Fialski: Es ist richtig, dass wir eine andere Rechtsauffassung haben als die KV, von einem Streit kann keine Rede sein; ohne eine Übertragung der KV-Sitze ist aber niemand an der Übernahme interessiert. Wenn demnach in absehbarer Zeit die KV-Sitze nicht rechtssicher übertragen werden können, müssen allerdings weitere Maßnahmen ergriffen werden. Der potenzielle Übernehmer hat sich bei den Mitarbeitern schon vorgestellt. Die Reaktionen sind sehr positiv. Sicher könnten die qualifizierten medizinischen Mitarbeiter auch woanders unterkommen. Aber der Zusammenhalt unter den Hanserad-Angestellten ist sehr groß.
Wer ist der Käufer?
Fialski: Das ist ein größerer radiologischer Praxenverbund aus dem süddeutschen Raum.
Wie viele Mitarbeiter werden nach Ihrem Sanierungskonzept übrig bleiben?
Fialski: Einige sind bereits ausgeschieden, aber 140, 150 Mitarbeiter sind es noch.
Kann mit ihnen der Betrieb aufrechterhalten werden und wirtschaftlich für Tausende Patienten arbeiten?
Fialski: Die Mitarbeiter sind sehr motiviert und können in der aktuellen Anzahl die qualitativ hochwertige medizinische Versorgung der Patienten sicherstellen.

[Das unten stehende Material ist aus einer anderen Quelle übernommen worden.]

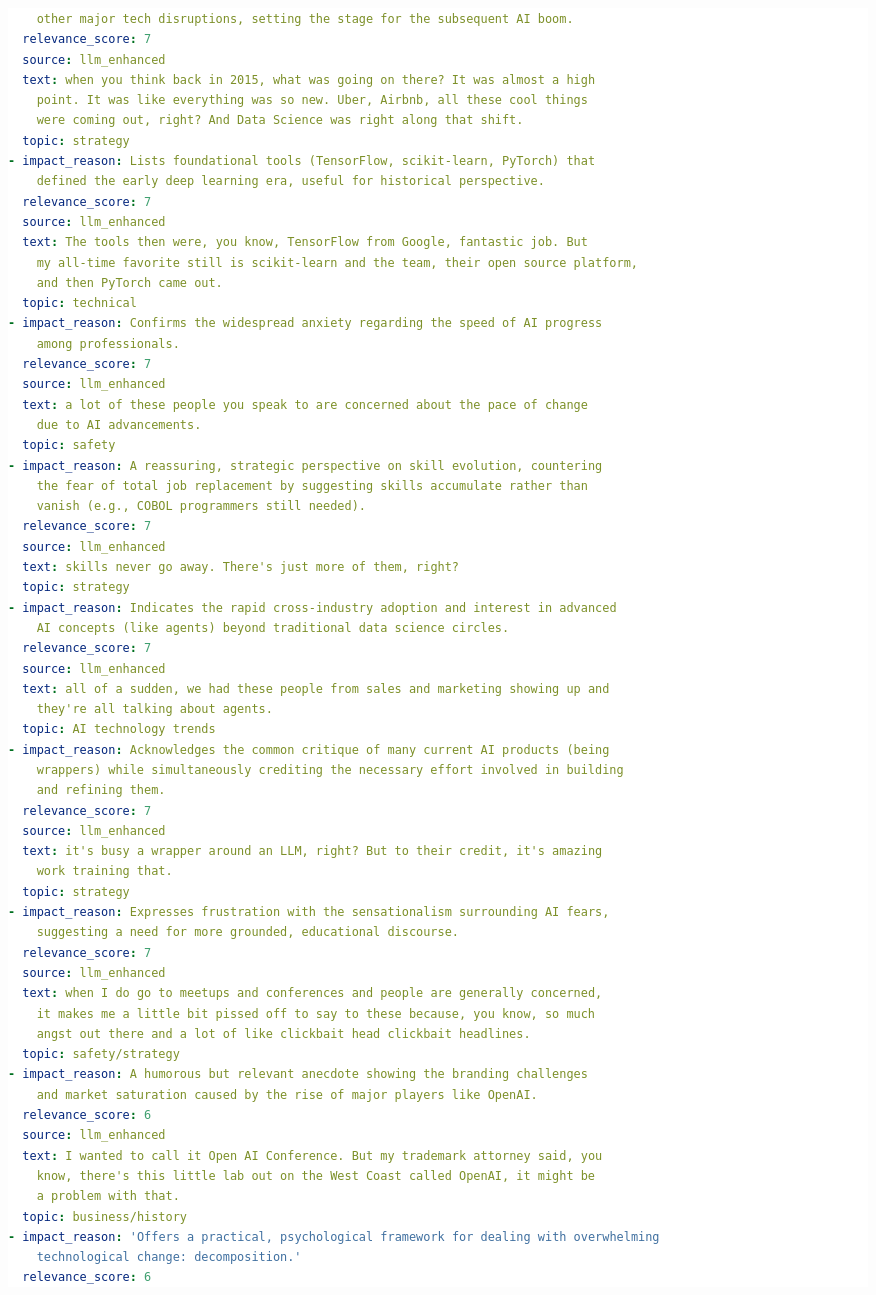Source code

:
 ```yaml
    other major tech disruptions, setting the stage for the subsequent AI boom.
  relevance_score: 7
  source: llm_enhanced
  text: when you think back in 2015, what was going on there? It was almost a high
    point. It was like everything was so new. Uber, Airbnb, all these cool things
    were coming out, right? And Data Science was right along that shift.
  topic: strategy
- impact_reason: Lists foundational tools (TensorFlow, scikit-learn, PyTorch) that
    defined the early deep learning era, useful for historical perspective.
  relevance_score: 7
  source: llm_enhanced
  text: The tools then were, you know, TensorFlow from Google, fantastic job. But
    my all-time favorite still is scikit-learn and the team, their open source platform,
    and then PyTorch came out.
  topic: technical
- impact_reason: Confirms the widespread anxiety regarding the speed of AI progress
    among professionals.
  relevance_score: 7
  source: llm_enhanced
  text: a lot of these people you speak to are concerned about the pace of change
    due to AI advancements.
  topic: safety
- impact_reason: A reassuring, strategic perspective on skill evolution, countering
    the fear of total job replacement by suggesting skills accumulate rather than
    vanish (e.g., COBOL programmers still needed).
  relevance_score: 7
  source: llm_enhanced
  text: skills never go away. There's just more of them, right?
  topic: strategy
- impact_reason: Indicates the rapid cross-industry adoption and interest in advanced
    AI concepts (like agents) beyond traditional data science circles.
  relevance_score: 7
  source: llm_enhanced
  text: all of a sudden, we had these people from sales and marketing showing up and
    they're all talking about agents.
  topic: AI technology trends
- impact_reason: Acknowledges the common critique of many current AI products (being
    wrappers) while simultaneously crediting the necessary effort involved in building
    and refining them.
  relevance_score: 7
  source: llm_enhanced
  text: it's busy a wrapper around an LLM, right? But to their credit, it's amazing
    work training that.
  topic: strategy
- impact_reason: Expresses frustration with the sensationalism surrounding AI fears,
    suggesting a need for more grounded, educational discourse.
  relevance_score: 7
  source: llm_enhanced
  text: when I do go to meetups and conferences and people are generally concerned,
    it makes me a little bit pissed off to say to these because, you know, so much
    angst out there and a lot of like clickbait head clickbait headlines.
  topic: safety/strategy
- impact_reason: A humorous but relevant anecdote showing the branding challenges
    and market saturation caused by the rise of major players like OpenAI.
  relevance_score: 6
  source: llm_enhanced
  text: I wanted to call it Open AI Conference. But my trademark attorney said, you
    know, there's this little lab out on the West Coast called OpenAI, it might be
    a problem with that.
  topic: business/history
- impact_reason: 'Offers a practical, psychological framework for dealing with overwhelming
    technological change: decomposition.'
  relevance_score: 6
```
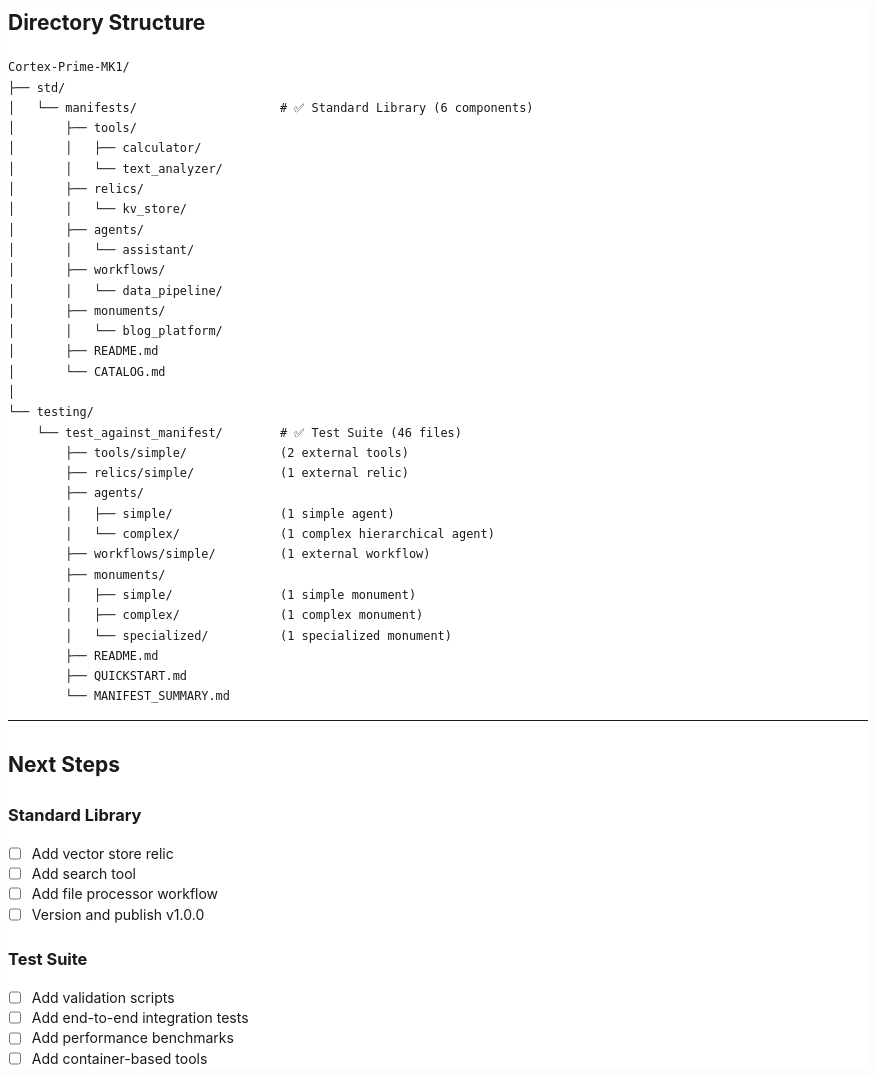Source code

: 
## Directory Structure

```
Cortex-Prime-MK1/
├── std/
│   └── manifests/                    # ✅ Standard Library (6 components)
│       ├── tools/
│       │   ├── calculator/
│       │   └── text_analyzer/
│       ├── relics/
│       │   └── kv_store/
│       ├── agents/
│       │   └── assistant/
│       ├── workflows/
│       │   └── data_pipeline/
│       ├── monuments/
│       │   └── blog_platform/
│       ├── README.md
│       └── CATALOG.md
│
└── testing/
    └── test_against_manifest/        # ✅ Test Suite (46 files)
        ├── tools/simple/             (2 external tools)
        ├── relics/simple/            (1 external relic)
        ├── agents/
        │   ├── simple/               (1 simple agent)
        │   └── complex/              (1 complex hierarchical agent)
        ├── workflows/simple/         (1 external workflow)
        ├── monuments/
        │   ├── simple/               (1 simple monument)
        │   ├── complex/              (1 complex monument)
        │   └── specialized/          (1 specialized monument)
        ├── README.md
        ├── QUICKSTART.md
        └── MANIFEST_SUMMARY.md
```

---

## Next Steps

### Standard Library
- [ ] Add vector store relic
- [ ] Add search tool
- [ ] Add file processor workflow
- [ ] Version and publish v1.0.0

### Test Suite
- [ ] Add validation scripts
- [ ] Add end-to-end integration tests
- [ ] Add performance benchmarks
- [ ] Add container-based tools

Warum ist Hanserad dann pleite gegangen?
Fialski: Die Investitionen in Hamburg in die Diagnoseklinik am Stephansplatz ist alleine aus den laufenden Einnahmen finanziert worden. Das hat das Unternehmen nicht verkraftet.
Wer sind die Gläubiger?
Fialski: Das sind verschiedene Banken, Leasinggeber für die Geräte, die Arbeitsagentur wegen des Insolvenzgeldes und natürlich die Krankenkassen. Sie haben Rückforderungen wegen möglicherweise falsch abgerechneter Kontrastmittel in Höhe von etwa 20, 25 Millionen Euro.
Welchen Einfluss hat das Strafverfahren gegen Prof. Auffermann wegen angeblichen Abrechnungsbetruges auf den Verkauf der insolventen Gruppe?
Fialski: Wir sind relativ früh von der Staatsanwaltschaft angesprochen worden. Der laufende Geschäftsbetrieb war nicht beeinträchtigt. Wir würden einen Asset Deal machen, also einen Kaufvertrag, bei dem der Übernehmer die Leasingverträge und Mitarbeiter übernimmt und eine völlig neue GmbH betreibt. Die Verbindlichkeiten bleiben bei den alten GmbHs.
Wie lange dauert es, bis der Kauf abgeschlossen ist und das neue Unternehmen wie das alte arbeitet?
Fialski: Das ist schwierig zu sagen. Es kommt darauf an, wie schnell die Arztsitze rechtswirksam übertragen werden können.